Excerpted text —
-=-=-

Dr. Rakesh Agrawal was at a scientific conference in Greece in the summer of 2011 when he received a rather unusual email: the FBI was asking for his agreement to a background check. “That was the first inkling,” he said, that something unusual was happening. In September of that year, he found himself invited to the White House—he had won the National Technology Medal for his work on energy production and storage. How had he, a smart kid from a middle class family in India, become a professor shaking hands with the president?
Dr. Agrawal: His life, his work
The NSTMF explores the life of Dr. Rakesh Agrawal and how he continues to drive scientific and technological advancement
Agrawal grew up in Dehradun, a city in northern India surrounded by the foothills of the Himalayas. He was the eldest of three children. His father, Girdhal Agrawal, an accomplished photographer, worked at the Oil & Natural Gas Corporation, the country’s largest oil and gas producer, which is still headquartered in Dehradun today. A hard-working, successful man, the senior Agrawal would eventually become general manager at the Corporation and was so trusted that even after his retirement old colleagues would call him in frequently to seek advice.

-=-=-

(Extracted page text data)
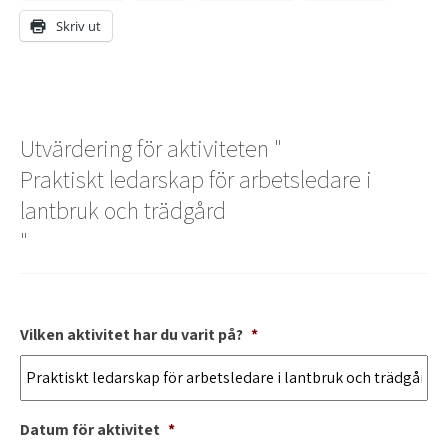
Skriv ut
Utvärdering för aktiviteten "
Praktiskt ledarskap för arbetsledare i
lantbruk och trädgård
"
Vilken aktivitet har du varit på?
*
Datum för aktivitet
*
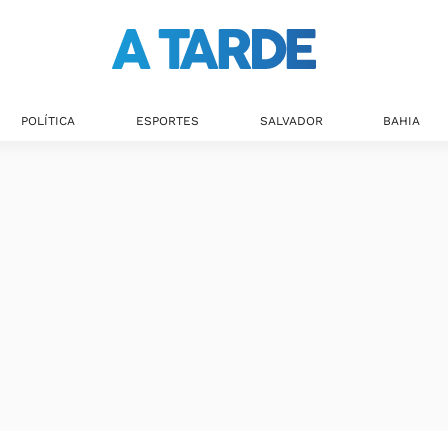
POLÍTICA
ESPORTES
SALVADOR
BAHIA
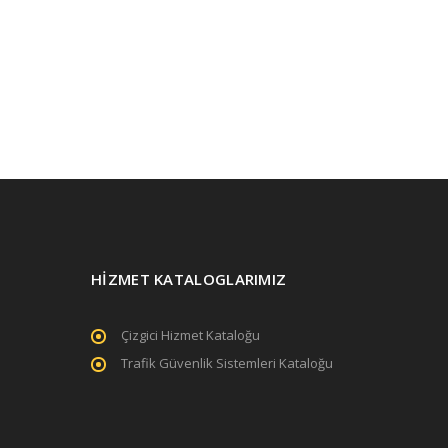
HİZMET KATALOGLARIMIZ
Çizgici Hizmet Kataloğu
Trafik Güvenlik Sistemleri Kataloğu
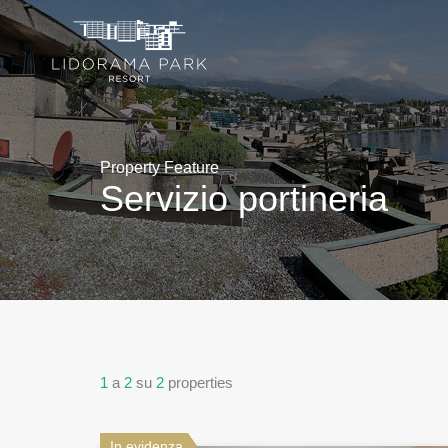
Property Feature
Servizio portineria
1
a
2
su
2
properties
In evidenza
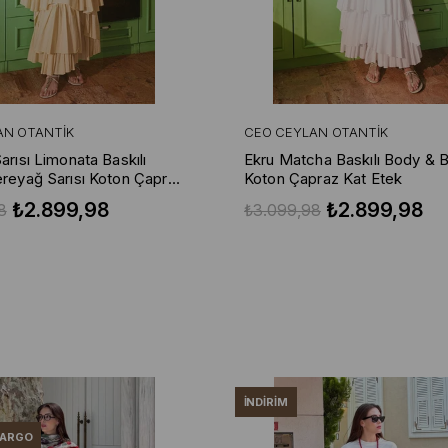
AN OTANTIK
CEO CEYLAN OTANTIK
rısı Limonata Baskılı
Ekru Matcha Baskılı Body & 
reyağ Sarısı Koton Çapraz
Koton Çapraz Kat Etek
₺2.899,98
₺2.899,98
8
₺3.099,98
İNDIRIM
KARGO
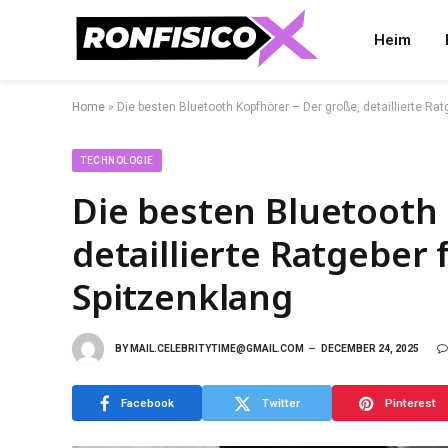
Heim
Home
»
Die besten Bluetooth Kopfhörer – Der große, detaillierte Rat
TECHNOLOGIE
Die besten Bluetooth 
detaillierte Ratgeber 
Spitzenklang
BY
MAIL.CELEBRITYTIME@GMAIL.COM
DECEMBER 24, 2025
Facebook
Twitter
Pinterest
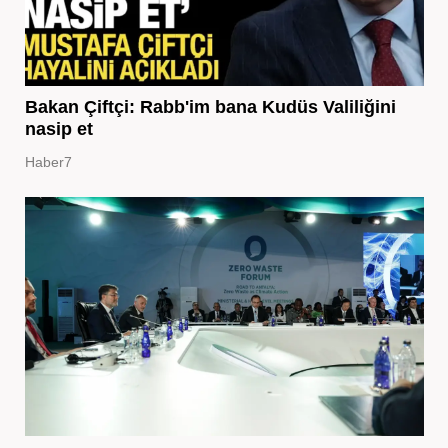
Bakan Çiftçi: Rabb'im bana Kudüs Valiliğini
nasip et
Haber7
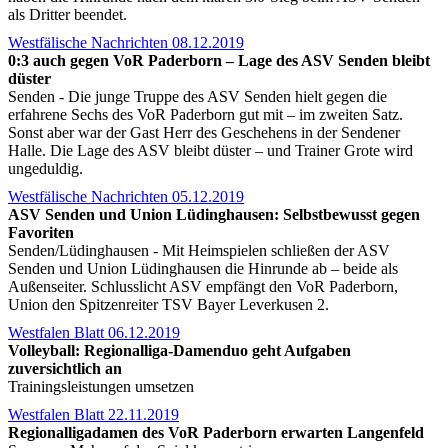
als Dritter beendet.
Westfälische Nachrichten 08.12.2019
0:3 auch gegen VoR Paderborn – Lage des ASV Senden bleibt
düster
Senden - Die junge Truppe des ASV Senden hielt gegen die
erfahrene Sechs des VoR Paderborn gut mit – im zweiten Satz.
Sonst aber war der Gast Herr des Geschehens in der Sendener
Halle. Die Lage des ASV bleibt düster – und Trainer Grote wird
ungeduldig.
Westfälische Nachrichten 05.12.2019
ASV Senden und Union Lüdinghausen: Selbstbewusst gegen
Favoriten
Senden/Lüdinghausen - Mit Heimspielen schließen der ASV
Senden und Union Lüdinghausen die Hinrunde ab – beide als
Außenseiter. Schlusslicht ASV empfängt den VoR Paderborn,
Union den Spitzenreiter TSV Bayer Leverkusen 2.
Westfalen Blatt 06.12.2019
Volleyball: Regionalliga-Damenduo geht Aufgaben
zuversichtlich an
Trainingsleistungen umsetzen
Westfalen Blatt 22.11.2019
Regionalligadamen des VoR Paderborn erwarten Langenfeld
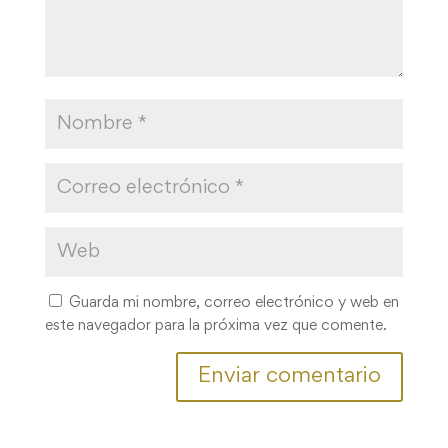
Guarda mi nombre, correo electrónico y web en
este navegador para la próxima vez que comente.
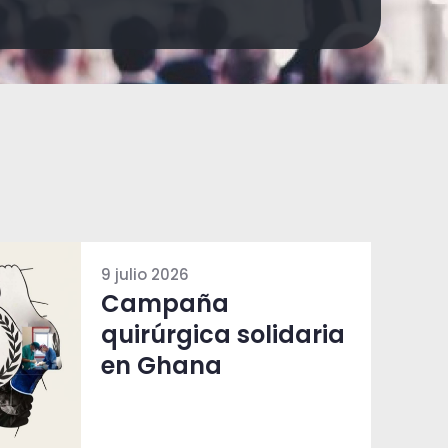
9 julio 2026
Campaña
quirúrgica solidaria
en Ghana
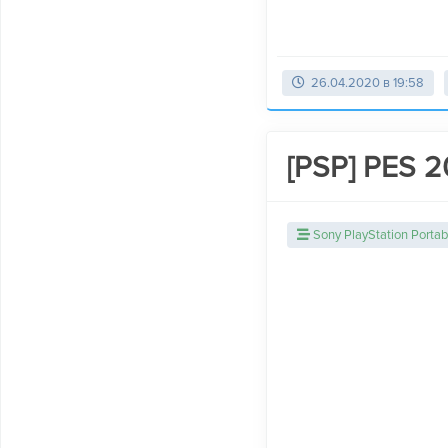
26.04.2020 в 19:58
[PSP] PES 2
Sony PlayStation Portab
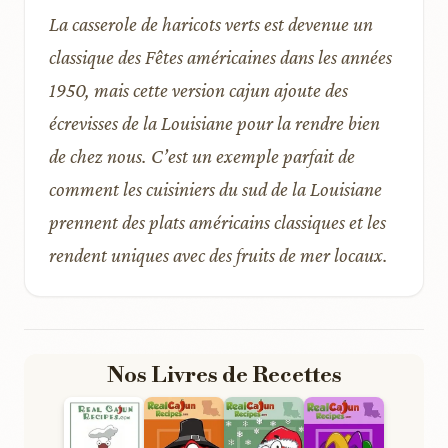
La casserole de haricots verts est devenue un
classique des Fêtes américaines dans les années
1950, mais cette version cajun ajoute des
écrevisses de la Louisiane pour la rendre bien
de chez nous. C’est un exemple parfait de
comment les cuisiniers du sud de la Louisiane
prennent des plats américains classiques et les
rendent uniques avec des fruits de mer locaux.
Nos Livres de Recettes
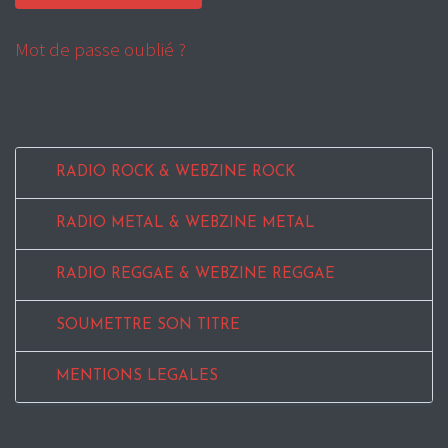
Mot de passe oublié ?
RADIO ROCK & WEBZINE ROCK
RADIO METAL & WEBZINE METAL
RADIO REGGAE & WEBZINE REGGAE
SOUMETTRE SON TITRE
MENTIONS LEGALES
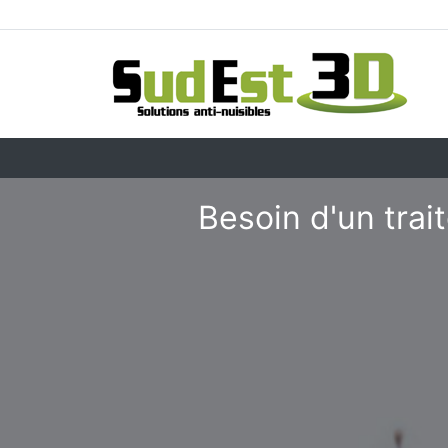
Besoin d'un tra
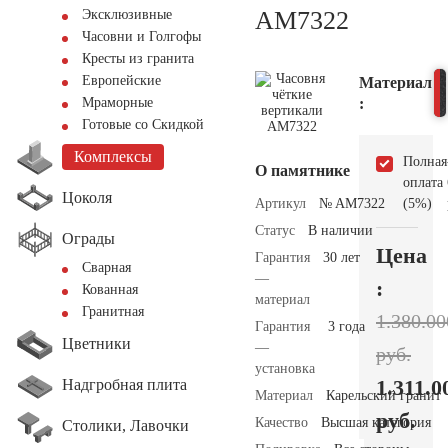
AM7322
Эксклюзивные
Часовни и Голгофы
Кресты из гранита
Европейские
Материал
:
Мраморные
Готовые со Скидкой
Комплексы
Полная
О памятнике
оплата
Цоколя
Артикул
№ AM7322
(5%)
Статус
В наличии
Ограды
Цена
Гарантия
30 лет
Сварная
—
:
Кованная
материал
Гранитная
1.380.00
Гарантия
3 года
Цветники
—
руб.
установка
1.311.0
Надгробная плита
Материал
Карельский гранит
руб.
Качество
Высшая категория
Столики, Лавочки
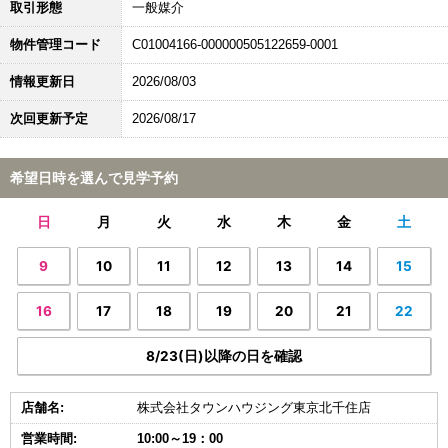
取引形態
一般媒介
物件管理コード
C01004166-000000505122659-0001
情報更新日
2026/08/03
次回更新予定
2026/08/17
希望日時を選んで見学予約
日
月
火
水
木
金
土
9
10
11
12
13
14
15
16
17
18
19
20
21
22
8/23(日)以降の日を確認
店舗名:
株式会社タウンハウジング東京北千住店
営業時間:
10:00～19：00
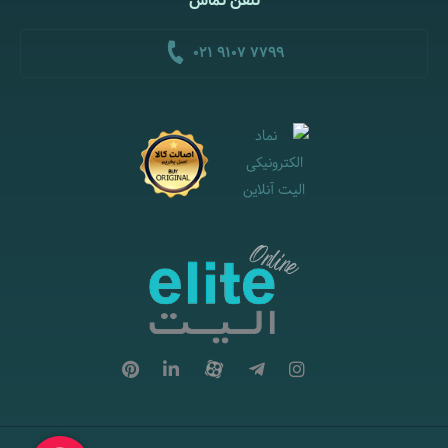
تلفن تماس
021 9107 7799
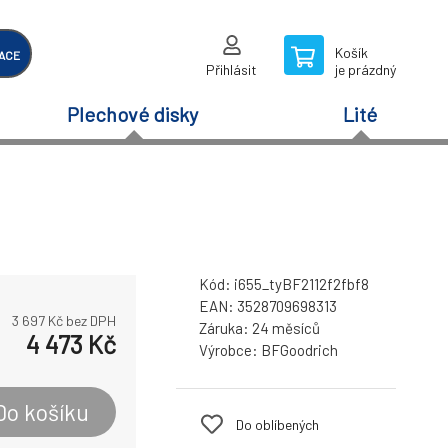
Košík
ACE
Přihlásit
je prázdný
Plechové disky
Lité
Kód:
i655_tyBF2112f2fbf8
EAN:
3528709698313
3 697
Kč bez DPH
Záruka:
24 měsíců
4 473
Kč
Výrobce:
BFGoodrich
Do košíku
Do oblíbených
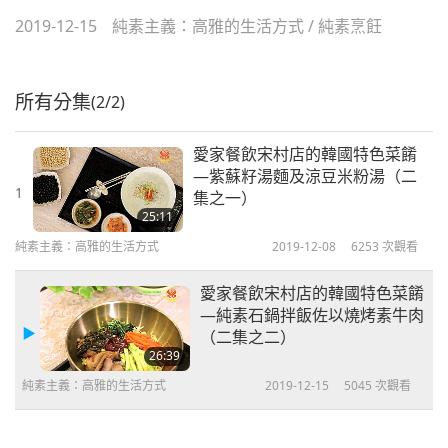
2019-12-15
純素主義：高雅的生活方式
/
純素烹飪
所有分集
(2/2)
愛家餐飲宋村店的韓國特色菜餚
—紫蘇籽湯麵及涼豆米粉湯（二
1
集之一）
25:11
純素主義：高雅的生活方式
2019-12-08
6253
次觀看
愛家餐飲宋村店的韓國特色菜餚
—純素石鍋拌飯佐以燒烤素牛肉
（二集之二）
26:39
純素主義：高雅的生活方式
2019-12-15
5045
次觀看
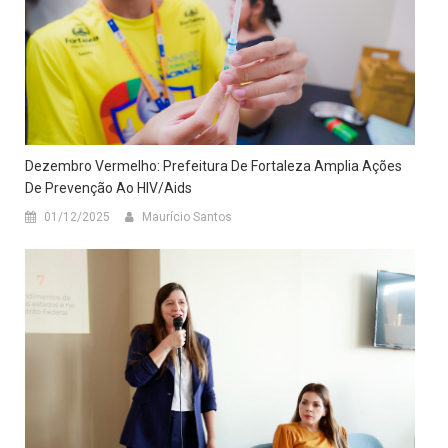
Dezembro Vermelho: Prefeitura De Fortaleza Amplia Ações
De Prevenção Ao HIV/Aids
01/12/2025
Maurício Santos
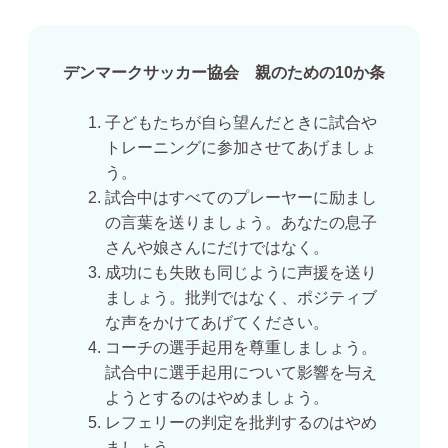
デンマークサッカー協会 親のための10か条
子どもたちが自ら望んだときに試合や
トレーニングに参加させてあげましょ
う。
試合中はすべてのプレーヤーに励まし
の言葉を送りましょう。あなたの息子
さんや娘さんにだけではなく。
成功にも失敗も同じように声援を送り
ましょう。批判ではなく、ポジティブ
な声をかけてあげてください。
コーチの選手起用を尊重しましょう。
試合中に選手起用について影響を与え
ようとするのはやめましょう。
レフェリーの判定を批判するのはやめ
ましょう。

-=-=-

Prompt 1 — Print the part of the profile of Dr. Rakesh Agrawal that opens with the words containing "Dr. Agrawal: His" and closes with "to seek advice.".
Prompt 2 — According to the profile of Dr. Rakesh Agrawal, which medal had he won when he was invited to the White House?
The items stand apart from the profile of Dr. Rakesh Agrawal and are separate material.

Written reply 1 —
Dr. Agrawal: His life, his work
The NSTMF explores the life of Dr. Rakesh Agrawal and how he continues to drive scientific and technological advancement
Agrawal grew up in Dehradun, a city in northern India surrounded by the foothills of the Himalayas. He was the eldest of three children. His father, Girdhal Agrawal, an accomplished photographer, worked at the Oil & Natural Gas Corporation, the country’s largest oil and gas producer, which is still headquartered in Dehradun today. A hard-working, successful man, the senior Agrawal would eventually become general manager at the Corporation and was so trusted that even after his retirement old colleagues would call him in frequently to seek advice.

Written reply 2 — The National Technology Medal.